1) Elizabeth Bear’s Eternal Sky Trilogy (Range of Ghosts, Shattered Pillars, Steles of the Sky) forgoes the standard medieval-European model for epic fantasy and gives us instead a richly detailed world that evokes the Arabian Nights. In the first book we’re introduced to two protagonists, the dispossessed rightful heir Temur (male) and the powerful wizard Samarkar (female), but as the story progresses, the canvas broadens to develop a cast of female characters that includes a huge mutant tiger warrior, a misguided villainess, a devout female poet, a wizard healer, a (young) dowager Empress whose conscience and sense of responsibility steadily grow, and a formerly distressed damsel who has evolved by the third book into the leader of a supernatural army. (Temur’s loyal and beloved steed is also female, which I think is a cool touch.) All of them, even the villainess, are depicted with an intriguing measure of sympathy. All interact with other female characters. All play vital roles in driving the plot forward. Some of them are downright impressive, especially Samarkar, who has joined the ranks of my favorite female magic-users in fantasy fiction.

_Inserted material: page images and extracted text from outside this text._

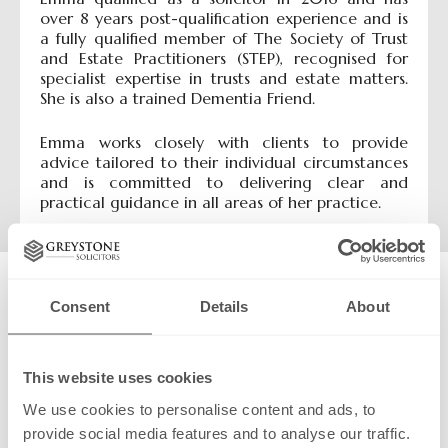
over 8 years post-qualification experience and is
a fully qualified member of The Society of Trust
and Estate Practitioners (STEP), recognised for
specialist expertise in trusts and estate matters.
She is also a trained Dementia Friend.
Emma works closely with clients to provide
advice tailored to their individual circumstances
and is committed to delivering clear and
practical guidance in all areas of her practice.
Contact:
Consent
Details
About
Make a call
Send an email
Send a message:
This website uses cookies
Name:
We use cookies to personalise content and ads, to
provide social media features and to analyse our traffic.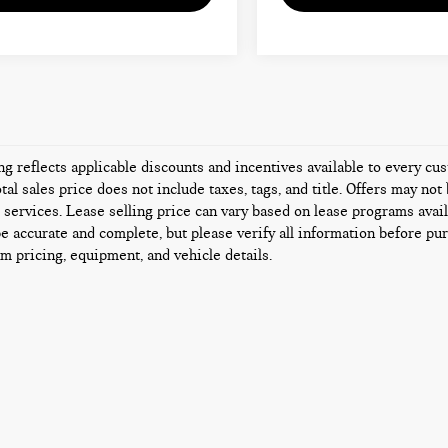
ing reflects applicable discounts and incentives available to every c
tal sales price does not include taxes, tags, and title. Offers may n
l services. Lease selling price can vary based on lease programs availa
be accurate and complete, but please verify all information before pur
rm pricing, equipment, and vehicle details.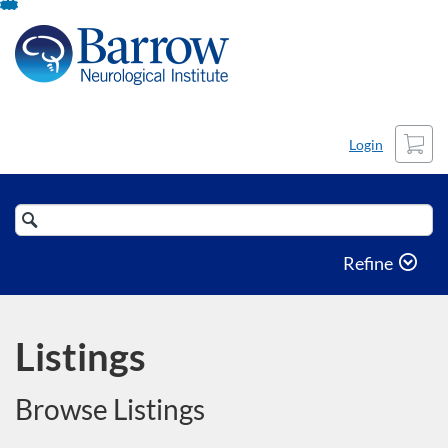
Skip
To
Content
Cart
Login
Search
Catalog
Refine
Listings
Browse Listings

2) Michelle West’s The Broken Crown is the first in the epic Sun Sword series. I’ve only read this volume, and I’m eager to see what comes next. Two societies come into conflict, one strictly (even depressingly) patriarchal and the other more gender-egalitarian. Of course I root for the eventual triumph of the latter and take special joy in reading the chapters set there, in which a good number of interesting women fill a variety of roles. Yet even in the patriarchy we find women of courage and intelligence, women who are loyal to each other and find ways to exercise their powers despite their world’s unwillingness to allow them any authority or importance. While a male character is clearly being groomed for the role of a heroic savior who may bring peace between the two nations, the women drive this story.

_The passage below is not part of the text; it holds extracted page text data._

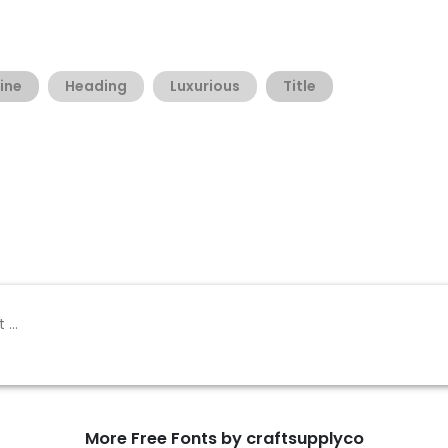
ine
Heading
Luxurious
Title
More Free Fonts by craftsupplyco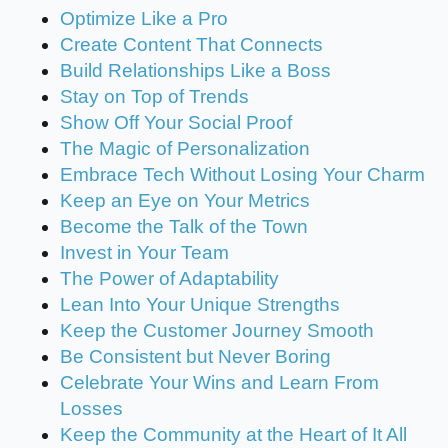
Optimize Like a Pro
Create Content That Connects
Build Relationships Like a Boss
Stay on Top of Trends
Show Off Your Social Proof
The Magic of Personalization
Embrace Tech Without Losing Your Charm
Keep an Eye on Your Metrics
Become the Talk of the Town
Invest in Your Team
The Power of Adaptability
Lean Into Your Unique Strengths
Keep the Customer Journey Smooth
Be Consistent but Never Boring
Celebrate Your Wins and Learn From
Losses
Keep the Community at the Heart of It All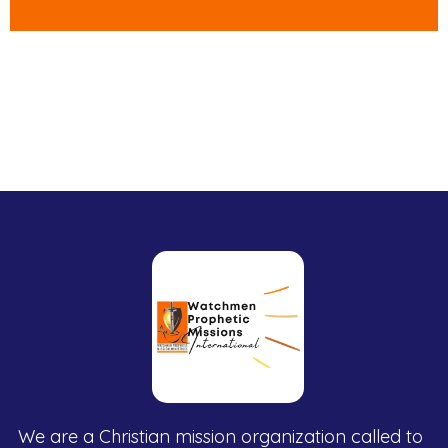
We are a Christian mission organization called to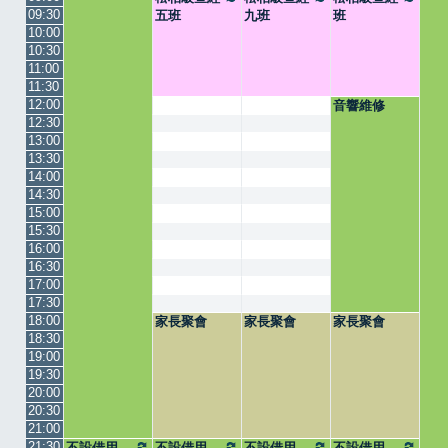
09:30
五班
九班
班
10:00
10:30
11:00
11:30
12:00
音響維修
12:30
13:00
13:30
14:00
14:30
15:00
15:30
16:00
16:30
17:00
17:30
18:00
家長聚會
家長聚會
家長聚會
18:30
19:00
19:30
20:00
20:30
21:00
21:30
不設借用
不設借用
不設借用
不設借用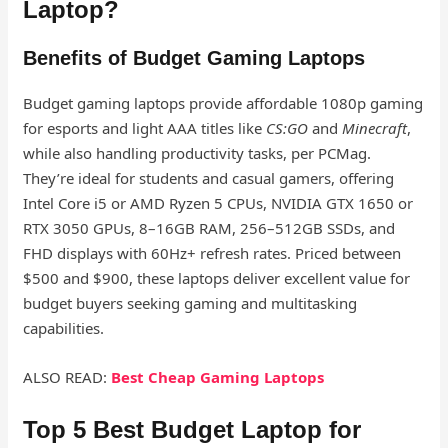
Laptop?
Benefits of Budget Gaming Laptops
Budget gaming laptops provide affordable 1080p gaming
for esports and light AAA titles like
CS:GO
and
Minecraft
,
while also handling productivity tasks, per PCMag.
They’re ideal for students and casual gamers, offering
Intel Core i5 or AMD Ryzen 5 CPUs, NVIDIA GTX 1650 or
RTX 3050 GPUs, 8–16GB RAM, 256–512GB SSDs, and
FHD displays with 60Hz+ refresh rates. Priced between
$500 and $900, these laptops deliver excellent value for
budget buyers seeking gaming and multitasking
capabilities.
ALSO READ:
Best Cheap Gaming Laptops
Top 5 Best Budget Laptop for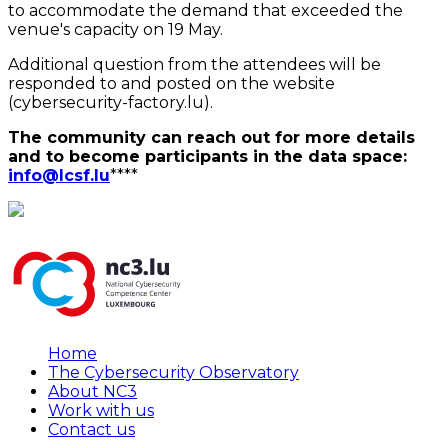
to accommodate the demand that exceeded the
venue's capacity on 19 May.
Additional question from the attendees will be
responded to and posted on the website
(cybersecurity-factory.lu).
The community can reach out for more details
and to become participants in the data space:
info@lcsf.lu
****
Home
The Cybersecurity Observatory
About NC3
Work with us
Contact us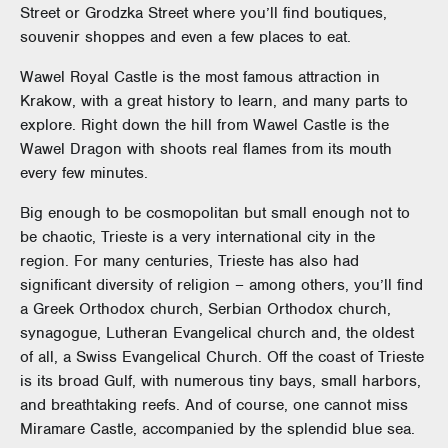
Street or Grodzka Street where you’ll find boutiques,
souvenir shoppes and even a few places to eat.
Wawel Royal Castle is the most famous attraction in
Krakow, with a great history to learn, and many parts to
explore. Right down the hill from Wawel Castle is the
Wawel Dragon with shoots real flames from its mouth
every few minutes.
Big enough to be cosmopolitan but small enough not to
be chaotic, Trieste is a very international city in the
region. For many centuries, Trieste has also had
significant diversity of religion – among others, you’ll find
a Greek Orthodox church, Serbian Orthodox church,
synagogue, Lutheran Evangelical church and, the oldest
of all, a Swiss Evangelical Church. Off the coast of Trieste
is its broad Gulf, with numerous tiny bays, small harbors,
and breathtaking reefs. And of course, one cannot miss
Miramare Castle, accompanied by the splendid blue sea.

3) Daniel O’Malley’s The Rook shows (as if we needed showing) that a talented writer need not be a woman to follow Elliott’s rules with skill and style. This is an urban fantasy, a genre I don’t usually favor, set in modern-day London, where people with special supernatural gifts work for a secret government agency responsible for neutralizing supernatural threats. The protagonist is an amnesiac woman, Myfanwy, who, with the aid of letters from her former self (who saw the amnesia coming), must uncover a threat from within the agency itself. Fortunately, she’s a smart, driven woman who has a brave, competent secretary, Ingrid, and a badass fellow mutant, Shantay, to help her. No love interest comes on the scene; all Myfanwy’s important relationships are with women. And women, both good and bad, are everywhere.

4) Tanya Huff’s The Silvered, like The Rook, features a female protagonist unsure of her power, who grows stronger by degrees as her story progresses. She is Mirian, a magic-school dropout who goes to the aid of a group of female mages captured by the enemies of her country, not because she’s best friends with any of them but because she knows it’s the right thing to do. Even though she falls in love, she never loses sight of her mission, and that mission, coupled with her discovery of her steadily growing power, drives the plot far more than does the romance. Meanwhile, the kidnapped mages never stop looking for ways to weaken their enemies and free themselves, and they help and support one another throughout. Here is a book with multiple heroines, all active and resourceful.

Toward the end of her blog, Elliott hits us with the most important rule of all for writing women characters (or any characters) as human beings: “Get rid of the word of ‘them,’ the very idea of an Unknowable Other with a Mysterious Psychology.” All writers of fiction would do well to heed this invaluable advice. It works darn well in regular ol’ real life, too.